Ricardo Fuentes, director de Ingeniería Comercial de la Universidad Andrés Bello, destaca que, a pesar del pesimismo que emite el índice, un 68% de los empresarios mantiene la creencia de que Chile puede alcanzar un crecimiento del 4% en el mediano plazo. «Esto revela que aunque el clima actual sea sombrío, existe una reserva de optimismo que no ha desaparecido del todo. Para desatar este potencial, es imprescindible que se creen condiciones propicias que incluyan mayor certeza regulatoria y una agenda sostenible real», subrayó Fuentes. Este optimismo cauteloso contrasta con la realidad de un entorno empresarial que enfrenta múltiples desafíos.
En términos de inversión, el estudio revela que el 32% de los encuestados prevé un aumento en sus inversiones durante el año 2025. Sin embargo, un 29% anticipa que se mantendrán estables y un número creciente de empresarios teme que las inversiones disminuyan, lo que indica un clima de mayor incertidumbre. Un 40% de las empresas que planean invertir este año espera generar nuevos empleos directos o indirectos, evidenciando un compromiso del sector privado por contribuir al crecimiento regional, a pesar de los obstáculos como la lentitud en la aprobación de proyectos y la inseguridad en la macrozona sur.
El gerente general de CPC Biobío, Ronald Ruf, indicó que el IPER refleja una disminución significativa en las expectativas de inversión y recalca la necesidad de redoblar esfuerzos para restaurar la confianza en el sector empresarial. «La ineficiencia en la aprobación de proyectos y la falta de infraestructura afectan gravemente el desarrollo de Biobío como un atractivo polo de inversión. Es urgente que las autoridades impulsen la colaboración entre el sector público y privado para derribar estas barreras», enfatizó Ruf. Este llamado a la acción subraya la necesidad de políticas más favorables que fomenten un ambiente de inversión estable y predecible.

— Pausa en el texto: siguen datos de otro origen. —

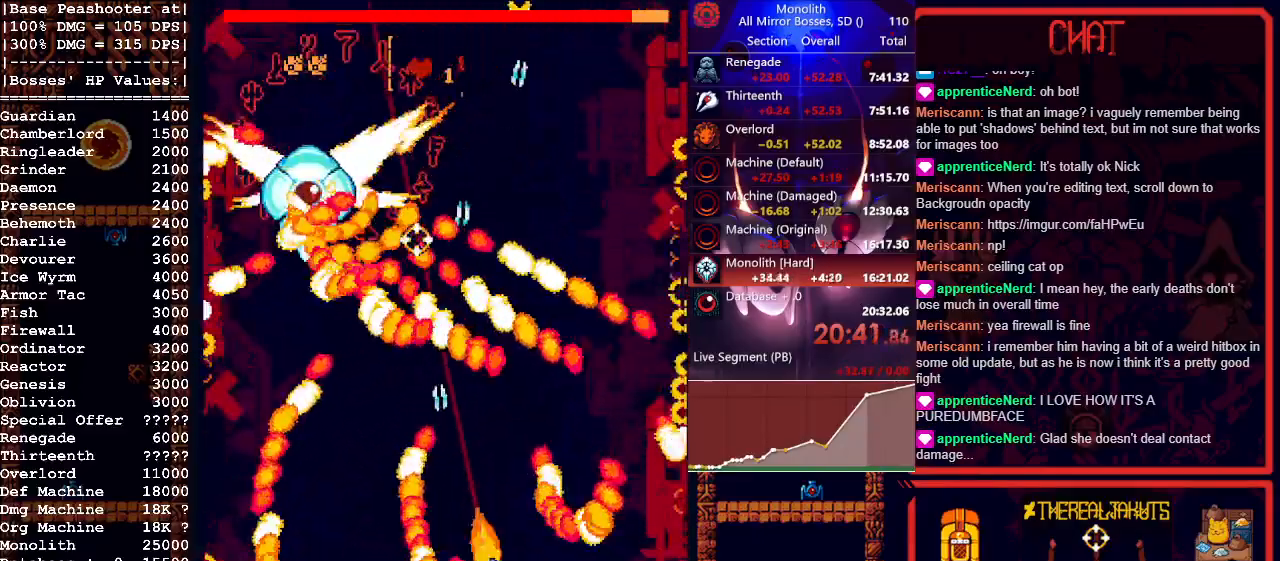
{"keys": [], "mouse": ["left"], "events": [[33, "d", "up"], [33, "w", "down"], [183, "a", "down"], [217, "w", "up"], [267, "a", "up"], [267, "d", "down"], [367, "s", "down"], [500, "d", "up"], [500, "s", "up"]]}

Finalmente, el estudio también resalta un creciente enfoque hacia la sostenibilidad y la tecnología dentro del ámbito empresarial. Un 67% de las empresas cuentan con políticas de sostenibilidad, aunque solo un 31% reporta bajo estándares reconocidos, lo que sugiere una oportunidad de mejora en transparencia y responsabilidad corporativa. La adopción de inteligencia artificial también emerge como una tendencia significativa, con un 34% de las empresas ya aplicándola en su gestión. Francisco Avendaño, socio líder de EY Concepción, concluye que la incorporación efectiva de estas tecnologías será fundamental para enfrentar el incierto panorama económico, sugiriendo que el futuro de las empresas dependerá en gran medida de su capacidad para adaptarse y evolucionar ante estos nuevos desafíos.